At the beginning of the twentieth century, the Balkans were a cauldron of competing ethnic and religious groups. The resulting instability was one of the causes of World War I. After World War II, Marshal Tito took brutal control of Yugoslavia and through repression managed to suppress ethnic and religious violence. However, Tito never created conditions that nurtured tolerance. After Tito died, the fall of the Berlin Wall, and the end of the Cold War, all the old animosities in the Balkans could no longer be suppressed.

Srebrenica is a Muslim enclave in Bosnia that was threatened by the Serbians. In 1993, the United Nations declared Srebrenica a “safe area” where the Muslim religious minority could seek refuge.
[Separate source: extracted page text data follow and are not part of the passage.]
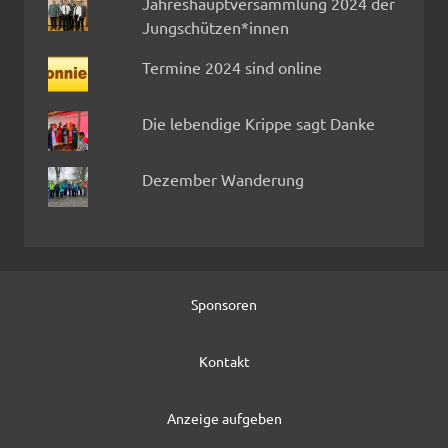
Jahreshauptversammlung 2024 der
Jungschützen*innen
Termine 2024 sind online
Die lebendige Krippe sagt Danke
Dezember Wanderung
Sponsoren
Kontakt
Anzeige aufgeben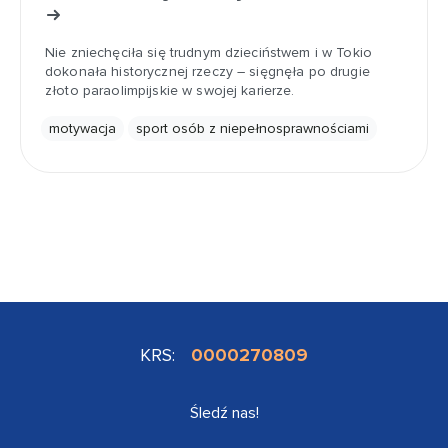
Nie zniechęciła się trudnym dzieciństwem i w Tokio
dokonała historycznej rzeczy – sięgnęła po drugie
złoto paraolimpijskie w swojej karierze.
motywacja
sport osób z niepełnosprawnościami
KRS:
0000270809
Śledź nas!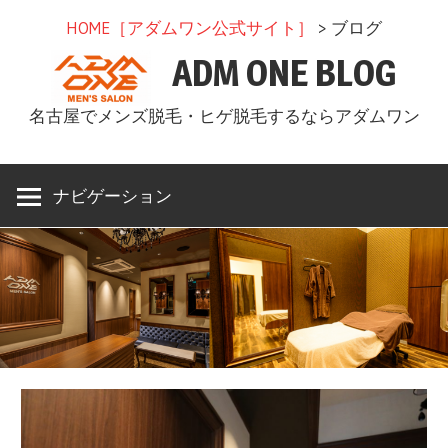
コ
HOME［アダムワン公式サイト］
> ブログ
ン
ADM ONE BLOG
テ
ン
名古屋でメンズ脱毛・ヒゲ脱毛するならアダムワン
ツ
へ
ス
ナビゲーション
キ
ッ
プ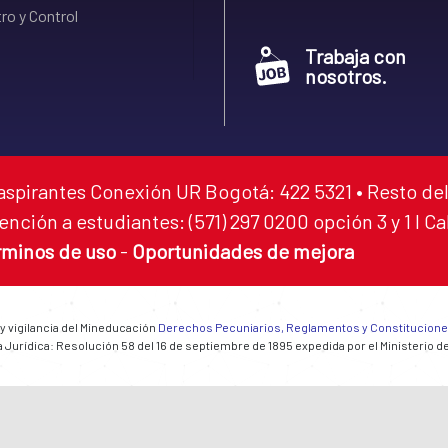
ro y Control
Trabaja con
nosotros.
aspirantes Conexión UR Bogotá: 422 5321 • Resto del
ención a estudiantes: (571) 297 0200 opción 3 y 1 I C
rminos de uso
-
Oportunidades de mejora
 y vigilancia del Mineducación
Derechos Pecuniarios, Reglamentos y Constitucion
 Jurídica: Resolución 58 del 16 de septiembre de 1895 expedida por el Ministerio d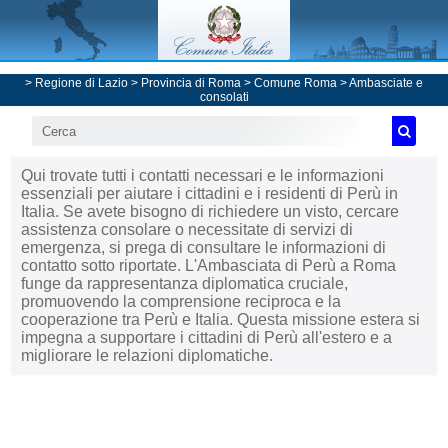
>
Regione di Lazio
>
Provincia di Roma
>
Comune Roma
>
Ambasciate e
consolati
Qui trovate tutti i contatti necessari e le informazioni
essenziali per aiutare i cittadini e i residenti di Perù in
Italia. Se avete bisogno di richiedere un visto, cercare
assistenza consolare o necessitate di servizi di
emergenza, si prega di consultare le informazioni di
contatto sotto riportate. L'Ambasciata di Perù a Roma
funge da rappresentanza diplomatica cruciale,
promuovendo la comprensione reciproca e la
cooperazione tra Perù e Italia. Questa missione estera si
impegna a supportare i cittadini di Perù all'estero e a
migliorare le relazioni diplomatiche.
One condition of residence in the safe area was the Muslims had to relinquish their weapons. The commander of the United Nations Protection Force (UNPROFOR) Philippe Morillon assured the Muslim population that “I will never abandon you.” It is not clear how assured the Muslims were by this pledge, but in retrospect they should not have been.

At the beginning of July 1995, Serbian troops began shelling Srebrenica. When Muslims in Srebrenica asked for their weapons back from UNPROFOR to defend themselves. The request was denied.

Soon after, the Bosnian Serbs increased their shelling causing even more Muslim refugees to flee into Srebrenica. As they approached Srebrenica, the Serbians captured about 30 Dutch troops that were part of UNPROFOR. Wim Dijkema, a member of the Dutch force later reported, “We were shield, a living shield between the Serbs and the refugees. I heard there were two orders: one was to `defend them,’ and the second was `we won’t allow you to bring any Dutch in body bags back home.”’

In response to Serbian assaults, the local Dutch commander requested air support. According to the BBC, the request was first denied ostensibly because it was “submitted on the wrong form.” After a resubmitted request, Dutch fighter aircraft dropped bombs on Serbian positions. The Serbians forced the Dutch to stop bombing by threatening to kill captured Dutch troops.

The Serbian commander Ratko Mladic entered Srebrenica and seized Muslim men from ages 12 to 77 for “interrogation.” After Dutch troops were released, the Dutch contingent left Srebrenica leaving their weapons behind. Shortly thereafter, 7,000 Muslim men were massacred in the largest mass murder in Europe since World War II. Systematic Serbian attacks against Muslims did not end until the United States forces under the auspices of NATO used massive airpower and the threat of ground troops to force Serbian leader Slobodan Milosevic to stop ethnic cleansing of Muslim in Serbian controlled areas and end its occupation of Kosovo.

The lesson to be learned from the sad story of Srebrenica is not that the United Nations is indifferent to genocide. It is not that Dutch troops are cowardly or incompetent. It is that the United Nations is superior at process and bureaucracy, useful in dealings between nations with a respect for law. But as a consequence, the UN can be faltering and ineffective in the face of determined, unscrupulous, and immoral adversaries. It is that the good intentions of Dutch troops, any troops, without resolute and strong leadership, are a weak shield against the truly evil and vicious. This history should be remembered as the United Nations attempts to disarm Saddam Hussein, a universally acknowledge tyrant responsible for the death of thousands, seeking weapons of mass destruction, and adept at exploiting the bureaucratic machinations of international organizations and the natural and admirable reluctance of democracies to engage in war.